Describe the solution you'd like

urls = [
    "https://huggingface.co/datasets/wikimedia/wikipedia/resolve/main/20231101.ar/train-00004-of-00007.parquet",
    "https://huggingface.co/datasets/wikimedia/wikipedia/resolve/main/20231101.ar/train-00005-of-00007.parquet",
    "https://huggingface.co/datasets/wikimedia/wikipedia/resolve/main/20231101.ar/train-00006-of-00007.parquet",
    "https://huggingface.co/datasets/wikimedia/wikipedia/resolve/main/20231101.arc/train-00000-of-00001.parquet",
    "https://huggingface.co/datasets/wikimedia/wikipedia/resolve/main/20231101.ary/train-00000-of-00001.parquet",
    "https://huggingface.co/datasets/wikimedia/wikipedia/resolve/main/20231101.de/train-00013-of-00020.parquet",
    "https://huggingface.co/datasets/wikimedia/wikipedia/resolve/main/20231101.de/train-00014-of-00020.parquet",
    "https://huggingface.co/datasets/wikimedia/wikipedia/resolve/main/20231101.de/train-00015-of-00020.parquet",
    "https://huggingface.co/datasets/wikimedia/wikipedia/resolve/main/20231101.de/train-00016-of-00020.parquet",
    "https://huggingface.co/datasets/wikimedia/wikipedia/resolve/main/20231101.de/train-00017-of-00020.parquet",
    "https://huggingface.co/datasets/wikimedia/wikipedia/resolve/main/20231101.de/train-00018-of-00020.parquet"
]

df = daft.from_pydict({ 'urls': urls })

df.select(col('urls').url.parse()).select(col('url.*')).collect()

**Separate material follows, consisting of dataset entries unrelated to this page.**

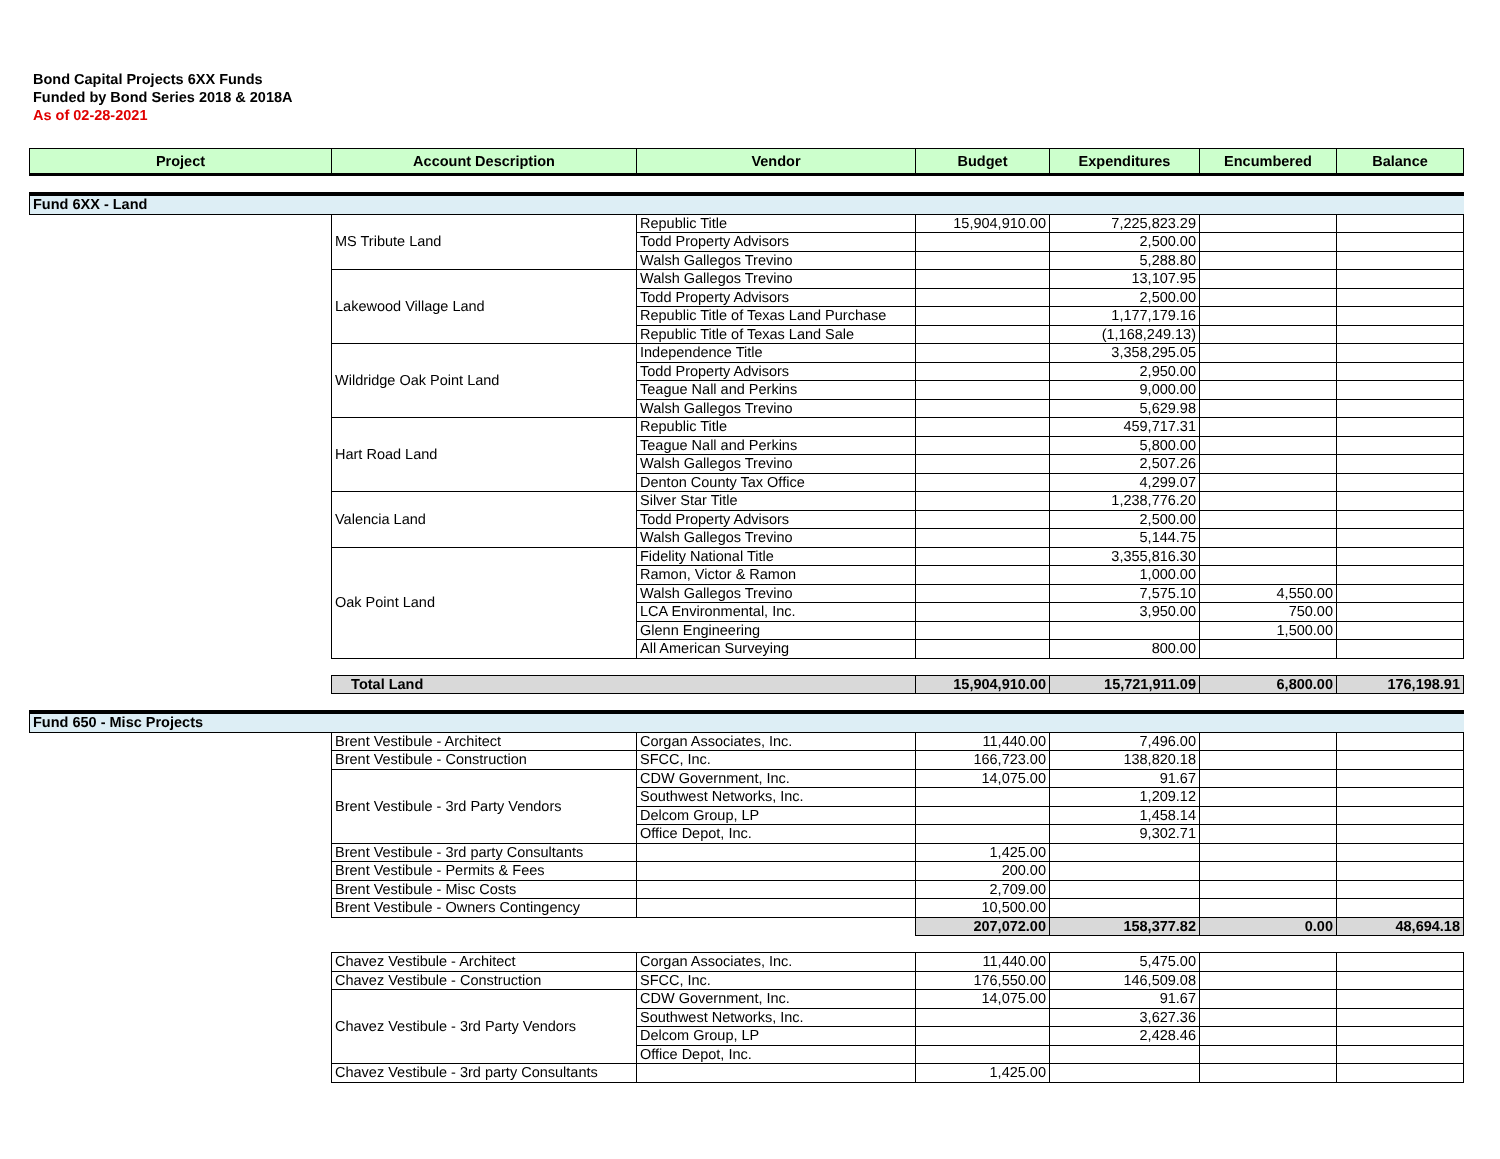Bond Capital Projects 6XX Funds
Funded by Bond Series 2018 & 2018A
As of 02-28-2021
| Project | Account Description | Vendor | Budget | Expenditures | Encumbered | Balance |
| --- | --- | --- | --- | --- | --- | --- |
| Fund 6XX - Land | | | | | | |
| | MS Tribute Land | Republic Title | 15,904,910.00 | 7,225,823.29 | | |
| | | Todd Property Advisors | | 2,500.00 | | |
| | | Walsh Gallegos Trevino | | 5,288.80 | | |
| | Lakewood Village Land | Walsh Gallegos Trevino | | 13,107.95 | | |
| | | Todd Property Advisors | | 2,500.00 | | |
| | | Republic Title of Texas Land Purchase | | 1,177,179.16 | | |
| | | Republic Title of Texas Land Sale | | (1,168,249.13) | | |
| | Wildridge Oak Point Land | Independence Title | | 3,358,295.05 | | |
| | | Todd Property Advisors | | 2,950.00 | | |
| | | Teague Nall and Perkins | | 9,000.00 | | |
| | | Walsh Gallegos Trevino | | 5,629.98 | | |
| | Hart Road Land | Republic Title | | 459,717.31 | | |
| | | Teague Nall and Perkins | | 5,800.00 | | |
| | | Walsh Gallegos Trevino | | 2,507.26 | | |
| | | Denton County Tax Office | | 4,299.07 | | |
| | Valencia Land | Silver Star Title | | 1,238,776.20 | | |
| | | Todd Property Advisors | | 2,500.00 | | |
| | | Walsh Gallegos Trevino | | 5,144.75 | | |
| | Oak Point Land | Fidelity National Title | | 3,355,816.30 | | |
| | | Ramon, Victor & Ramon | | 1,000.00 | | |
| | | Walsh Gallegos Trevino | | 7,575.10 | 4,550.00 | |
| | | LCA Environmental, Inc. | | 3,950.00 | 750.00 | |
| | | Glenn Engineering | | | 1,500.00 | |
| | | All American Surveying | | 800.00 | | |
| | Total Land | | 15,904,910.00 | 15,721,911.09 | 6,800.00 | 176,198.91 |
| Fund 650 - Misc Projects | | | | | | |
| | Brent Vestibule - Architect | Corgan Associates, Inc. | 11,440.00 | 7,496.00 | | |
| | Brent Vestibule - Construction | SFCC, Inc. | 166,723.00 | 138,820.18 | | |
| | Brent Vestibule - 3rd Party Vendors | CDW Government, Inc. | 14,075.00 | 91.67 | | |
| | | Southwest Networks, Inc. | | 1,209.12 | | |
| | | Delcom Group, LP | | 1,458.14 | | |
| | | Office Depot, Inc. | | 9,302.71 | | |
| | Brent Vestibule - 3rd party Consultants | | 1,425.00 | | | |
| | Brent Vestibule - Permits & Fees | | 200.00 | | | |
| | Brent Vestibule - Misc Costs | | 2,709.00 | | | |
| | Brent Vestibule - Owners Contingency | | 10,500.00 | | | |
| | | | 207,072.00 | 158,377.82 | 0.00 | 48,694.18 |
| | Chavez Vestibule - Architect | Corgan Associates, Inc. | 11,440.00 | 5,475.00 | | |
| | Chavez Vestibule - Construction | SFCC, Inc. | 176,550.00 | 146,509.08 | | |
| | Chavez Vestibule - 3rd Party Vendors | CDW Government, Inc. | 14,075.00 | 91.67 | | |
| | | Southwest Networks, Inc. | | 3,627.36 | | |
| | | Delcom Group, LP | | 2,428.46 | | |
| | | Office Depot, Inc. | | | | |
| | Chavez Vestibule - 3rd party Consultants | | 1,425.00 | | | |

╭──────────┬────────────────┬──────────┬────────────┬───────┬────────┬──────────╮
│ fragmenthostpassword ┆      …     ┆ queryschemeusername │
│ ---------      ┆            ┆ ---------      │
│ Utf8Utf8Null     ┆ (2 hidden) ┆ Utf8Utf8Null     │
╞══════════╪════════════════╪══════════╪════════════╪═══════╪════════╪══════════╡
│          ┆ huggingface.coNone     ┆ …          ┆       ┆ httpsNone     │
├╌╌╌╌╌╌╌╌╌╌┼╌╌╌╌╌╌╌╌╌╌╌╌╌╌╌╌┼╌╌╌╌╌╌╌╌╌╌┼╌╌╌╌╌╌╌╌╌╌╌╌┼╌╌╌╌╌╌╌┼╌╌╌╌╌╌╌╌┼╌╌╌╌╌╌╌╌╌╌┤
│          ┆ huggingface.coNone     ┆ …          ┆       ┆ httpsNone     │
├╌╌╌╌╌╌╌╌╌╌┼╌╌╌╌╌╌╌╌╌╌╌╌╌╌╌╌┼╌╌╌╌╌╌╌╌╌╌┼╌╌╌╌╌╌╌╌╌╌╌╌┼╌╌╌╌╌╌╌┼╌╌╌╌╌╌╌╌┼╌╌╌╌╌╌╌╌╌╌┤
│          ┆ huggingface.coNone     ┆ …          ┆       ┆ httpsNone     │
├╌╌╌╌╌╌╌╌╌╌┼╌╌╌╌╌╌╌╌╌╌╌╌╌╌╌╌┼╌╌╌╌╌╌╌╌╌╌┼╌╌╌╌╌╌╌╌╌╌╌╌┼╌╌╌╌╌╌╌┼╌╌╌╌╌╌╌╌┼╌╌╌╌╌╌╌╌╌╌┤
│          ┆ huggingface.coNone     ┆ …          ┆       ┆ httpsNone     │
├╌╌╌╌╌╌╌╌╌╌┼╌╌╌╌╌╌╌╌╌╌╌╌╌╌╌╌┼╌╌╌╌╌╌╌╌╌╌┼╌╌╌╌╌╌╌╌╌╌╌╌┼╌╌╌╌╌╌╌┼╌╌╌╌╌╌╌╌┼╌╌╌╌╌╌╌╌╌╌┤
│          ┆ huggingface.coNone     ┆ …          ┆       ┆ httpsNone     │
├╌╌╌╌╌╌╌╌╌╌┼╌╌╌╌╌╌╌╌╌╌╌╌╌╌╌╌┼╌╌╌╌╌╌╌╌╌╌┼╌╌╌╌╌╌╌╌╌╌╌╌┼╌╌╌╌╌╌╌┼╌╌╌╌╌╌╌╌┼╌╌╌╌╌╌╌╌╌╌┤
│          ┆ huggingface.coNone     ┆ …          ┆       ┆ httpsNone     │
├╌╌╌╌╌╌╌╌╌╌┼╌╌╌╌╌╌╌╌╌╌╌╌╌╌╌╌┼╌╌╌╌╌╌╌╌╌╌┼╌╌╌╌╌╌╌╌╌╌╌╌┼╌╌╌╌╌╌╌┼╌╌╌╌╌╌╌╌┼╌╌╌╌╌╌╌╌╌╌┤
│          ┆ huggingface.coNone     ┆ …          ┆       ┆ httpsNone     │
├╌╌╌╌╌╌╌╌╌╌┼╌╌╌╌╌╌╌╌╌╌╌╌╌╌╌╌┼╌╌╌╌╌╌╌╌╌╌┼╌╌╌╌╌╌╌╌╌╌╌╌┼╌╌╌╌╌╌╌┼╌╌╌╌╌╌╌╌┼╌╌╌╌╌╌╌╌╌╌┤
│          ┆ huggingface.coNone     ┆ …          ┆       ┆ httpsNone     │
╰──────────┴────────────────┴──────────┴────────────┴───────┴────────┴──────────╯
(Showing first 8 of 11 rows)

Describe alternatives you've considered
UDF functions

Additional context
Add any other context or screenshots about the feature request here.